これでもう、完全に部活からは引退。明日からは受験勉強まっしぐらだ。
卒業した先輩たちも見に来てくれて、
「よく頑張ったね」
「私達の代は県代表にもなれなかったもんね」
と励ましてくれたけど、なかなか落ちてしまった気分は上がらない。
一年前は残念な結果だったけど、二年前、啓子先輩が部長のときは中部大会まで進んだ。そして、啓子先輩が書いた脚本が『創作脚本賞』に選ばれた。

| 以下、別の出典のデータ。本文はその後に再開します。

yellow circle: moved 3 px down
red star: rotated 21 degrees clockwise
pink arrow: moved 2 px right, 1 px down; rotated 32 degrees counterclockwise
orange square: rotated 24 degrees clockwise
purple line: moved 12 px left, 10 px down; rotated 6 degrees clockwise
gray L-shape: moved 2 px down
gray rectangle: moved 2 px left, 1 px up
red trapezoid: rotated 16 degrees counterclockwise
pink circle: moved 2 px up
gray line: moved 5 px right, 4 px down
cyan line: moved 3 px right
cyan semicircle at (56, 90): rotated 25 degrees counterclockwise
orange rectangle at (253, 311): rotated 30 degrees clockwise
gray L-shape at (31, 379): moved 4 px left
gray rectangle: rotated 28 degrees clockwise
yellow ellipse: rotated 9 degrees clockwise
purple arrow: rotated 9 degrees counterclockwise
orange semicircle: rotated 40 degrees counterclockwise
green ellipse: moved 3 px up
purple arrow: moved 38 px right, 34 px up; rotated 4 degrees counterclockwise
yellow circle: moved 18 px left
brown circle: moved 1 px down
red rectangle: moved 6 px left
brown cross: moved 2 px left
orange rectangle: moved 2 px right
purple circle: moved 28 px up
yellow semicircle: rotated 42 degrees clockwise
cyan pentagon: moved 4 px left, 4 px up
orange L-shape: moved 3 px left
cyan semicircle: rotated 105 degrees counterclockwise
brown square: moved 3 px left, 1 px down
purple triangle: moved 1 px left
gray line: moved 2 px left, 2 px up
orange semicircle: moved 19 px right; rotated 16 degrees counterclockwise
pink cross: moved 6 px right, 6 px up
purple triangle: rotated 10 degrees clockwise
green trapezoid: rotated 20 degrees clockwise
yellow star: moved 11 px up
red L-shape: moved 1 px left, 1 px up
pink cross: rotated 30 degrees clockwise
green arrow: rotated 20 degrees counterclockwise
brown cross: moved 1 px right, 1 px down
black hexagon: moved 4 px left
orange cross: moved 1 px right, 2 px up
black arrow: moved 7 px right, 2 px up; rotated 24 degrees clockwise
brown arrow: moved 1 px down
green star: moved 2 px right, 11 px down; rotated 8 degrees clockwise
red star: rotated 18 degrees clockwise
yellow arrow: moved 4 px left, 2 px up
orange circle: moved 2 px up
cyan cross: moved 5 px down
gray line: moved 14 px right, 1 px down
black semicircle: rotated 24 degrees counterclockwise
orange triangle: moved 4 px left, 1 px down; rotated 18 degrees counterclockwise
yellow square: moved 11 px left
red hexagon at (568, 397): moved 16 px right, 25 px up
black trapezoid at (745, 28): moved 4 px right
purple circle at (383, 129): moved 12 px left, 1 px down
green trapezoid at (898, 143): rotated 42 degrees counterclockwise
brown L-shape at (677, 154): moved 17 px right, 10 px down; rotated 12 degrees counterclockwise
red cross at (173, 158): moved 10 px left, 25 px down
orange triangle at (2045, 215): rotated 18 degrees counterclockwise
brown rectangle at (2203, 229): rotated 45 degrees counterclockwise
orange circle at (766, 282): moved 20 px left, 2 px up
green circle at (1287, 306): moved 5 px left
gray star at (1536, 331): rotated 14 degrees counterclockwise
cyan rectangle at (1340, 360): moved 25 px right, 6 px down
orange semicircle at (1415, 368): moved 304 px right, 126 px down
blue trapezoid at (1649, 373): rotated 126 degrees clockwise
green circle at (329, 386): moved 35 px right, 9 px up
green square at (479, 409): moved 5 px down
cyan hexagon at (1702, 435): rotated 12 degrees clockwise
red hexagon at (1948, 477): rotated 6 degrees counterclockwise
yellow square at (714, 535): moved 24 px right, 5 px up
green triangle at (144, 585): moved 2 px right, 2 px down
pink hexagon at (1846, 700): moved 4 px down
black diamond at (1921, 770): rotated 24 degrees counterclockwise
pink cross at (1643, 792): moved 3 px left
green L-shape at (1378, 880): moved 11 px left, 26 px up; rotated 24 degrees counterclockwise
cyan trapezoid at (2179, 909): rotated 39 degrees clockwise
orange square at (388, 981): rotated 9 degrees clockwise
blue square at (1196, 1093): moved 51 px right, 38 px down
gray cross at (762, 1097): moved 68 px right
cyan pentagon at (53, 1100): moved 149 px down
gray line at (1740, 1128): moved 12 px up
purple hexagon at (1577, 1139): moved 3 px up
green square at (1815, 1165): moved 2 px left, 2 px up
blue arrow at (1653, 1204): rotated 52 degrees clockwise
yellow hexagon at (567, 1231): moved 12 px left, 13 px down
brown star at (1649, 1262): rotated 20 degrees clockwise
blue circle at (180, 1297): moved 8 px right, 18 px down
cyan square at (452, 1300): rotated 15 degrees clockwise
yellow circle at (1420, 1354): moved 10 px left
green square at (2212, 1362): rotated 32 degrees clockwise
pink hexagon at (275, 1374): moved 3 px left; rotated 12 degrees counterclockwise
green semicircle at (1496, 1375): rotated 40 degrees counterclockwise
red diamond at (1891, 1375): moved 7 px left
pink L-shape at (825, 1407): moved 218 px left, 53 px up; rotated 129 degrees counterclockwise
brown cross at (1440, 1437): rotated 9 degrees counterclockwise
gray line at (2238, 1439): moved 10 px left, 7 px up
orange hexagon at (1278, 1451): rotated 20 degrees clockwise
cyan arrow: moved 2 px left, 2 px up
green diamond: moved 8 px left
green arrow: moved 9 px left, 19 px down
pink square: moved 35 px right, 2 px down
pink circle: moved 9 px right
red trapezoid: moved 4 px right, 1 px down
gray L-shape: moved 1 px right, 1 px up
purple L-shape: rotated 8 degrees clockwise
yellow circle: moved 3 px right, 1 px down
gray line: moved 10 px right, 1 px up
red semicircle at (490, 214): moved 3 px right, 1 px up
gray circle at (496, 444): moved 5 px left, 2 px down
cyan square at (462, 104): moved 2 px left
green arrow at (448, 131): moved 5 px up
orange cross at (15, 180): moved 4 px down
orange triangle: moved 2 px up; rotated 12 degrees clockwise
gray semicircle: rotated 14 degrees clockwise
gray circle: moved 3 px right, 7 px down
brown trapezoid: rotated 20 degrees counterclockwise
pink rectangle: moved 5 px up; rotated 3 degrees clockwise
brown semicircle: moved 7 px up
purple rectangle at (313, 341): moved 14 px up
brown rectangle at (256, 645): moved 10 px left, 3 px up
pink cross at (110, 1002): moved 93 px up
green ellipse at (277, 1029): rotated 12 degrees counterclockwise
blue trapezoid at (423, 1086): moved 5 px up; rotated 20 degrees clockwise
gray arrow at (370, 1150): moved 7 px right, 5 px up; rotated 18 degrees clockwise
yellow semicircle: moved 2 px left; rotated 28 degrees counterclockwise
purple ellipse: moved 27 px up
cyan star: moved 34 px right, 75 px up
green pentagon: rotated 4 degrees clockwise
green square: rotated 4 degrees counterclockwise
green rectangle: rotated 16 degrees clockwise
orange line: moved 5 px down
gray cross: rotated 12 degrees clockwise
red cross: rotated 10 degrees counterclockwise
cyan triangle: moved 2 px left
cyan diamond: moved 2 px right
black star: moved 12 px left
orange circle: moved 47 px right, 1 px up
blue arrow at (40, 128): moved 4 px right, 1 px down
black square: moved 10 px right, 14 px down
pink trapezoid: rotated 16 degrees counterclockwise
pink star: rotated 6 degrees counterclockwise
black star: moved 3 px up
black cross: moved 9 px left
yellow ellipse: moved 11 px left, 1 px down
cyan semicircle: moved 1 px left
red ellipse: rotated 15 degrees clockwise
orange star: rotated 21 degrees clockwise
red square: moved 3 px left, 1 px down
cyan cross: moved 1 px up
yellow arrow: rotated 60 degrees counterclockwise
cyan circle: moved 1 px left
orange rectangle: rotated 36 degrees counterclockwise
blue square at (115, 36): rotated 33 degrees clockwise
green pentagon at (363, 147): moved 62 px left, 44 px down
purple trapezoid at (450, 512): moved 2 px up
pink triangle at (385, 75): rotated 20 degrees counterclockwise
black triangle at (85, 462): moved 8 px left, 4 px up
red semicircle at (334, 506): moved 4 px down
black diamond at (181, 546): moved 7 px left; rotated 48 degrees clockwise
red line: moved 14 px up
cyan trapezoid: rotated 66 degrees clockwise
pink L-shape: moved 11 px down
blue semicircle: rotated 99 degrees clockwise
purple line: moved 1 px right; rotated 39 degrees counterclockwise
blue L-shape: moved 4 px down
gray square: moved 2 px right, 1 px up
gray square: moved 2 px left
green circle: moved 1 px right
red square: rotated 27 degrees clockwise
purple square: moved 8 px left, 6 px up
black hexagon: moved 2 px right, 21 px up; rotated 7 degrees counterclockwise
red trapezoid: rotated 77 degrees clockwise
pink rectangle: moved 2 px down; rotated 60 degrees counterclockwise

せめて同じ賞は取りたいよねって、みんなで知恵を絞ったのに。
「……そう言えば、啓子先輩は来てないんですね」
啓子先輩は地元の大学に進学していた。だから去年は、コンクールだけじゃなく文化祭にも来てくれてたのに。練習中にも一度顔を出してくれて、ジュースを差し入れしてくれたし。
だけど今年は、一度も啓子先輩を見ていない。
「あー……」
啓子先輩と同じ代の先輩がちょっと気まずそうな顔をし、隣にいた先輩と顔を見合わせる。
「多分、それどころじゃないんじゃないかな」
「うん、そうだね」
「……何かあったんですか?」
きっと大っぴらに言える話じゃないんだろうな、と声を潜める。
他の人には言わないから私には教えてほしい、という気持ちを込めて先輩たちを見つめると
「絶対にここだけの話ね」
とキツめの声で言われた。
無言でうん、と頷く。
「啓子、いま大学を休学してるらしいのよ」
「え? どうしてですか?」
「うーん……」
また先輩二人がお互いの顔を見合わせる。
「私達も噂でしか聞いてないんだけどね。どうやら妊娠したらしくて」
「ええっ……」
「しぃーっ!」
大声を出しそうになって、慌てて両手で自分の口を押える。大きく息を吐いてどうにか心を落ち着けると、ゆるゆると両手をはずした。さっきよりも3ランクぐらいボリュームを下げる。
「いつ、結婚されたんですか?」
「してないと思う。そんな話も聞かないし」
「……見かけた人の話だと、夏頃にはだいぶんお腹が大きかったみたいだから。もう生まれてるんじゃないかな」
「そうなんですか……」
「だから、内緒ね」
……ということは、シングルマザーになったっていうこと? 啓子先輩が?
これは確かにこれ以上深く聞けないや、と思わず口をつぐむ。
先輩たちもそれ以上は私に説明することなく、他の後輩の方に行ってしまった。
確かイトコが啓子先輩と同い年で、同じ地元の大学に行っていたはず。
聞いてみようかな、と一瞬思ったけど、すぐにやめた。
私は啓子先輩の連絡先は知らなかった。憧れていた先輩だけど、卒業しても連絡を取り合うほどの仲ではなかった。
そんな私が興味本位で詮索するの、絶対におかしいと思ったから。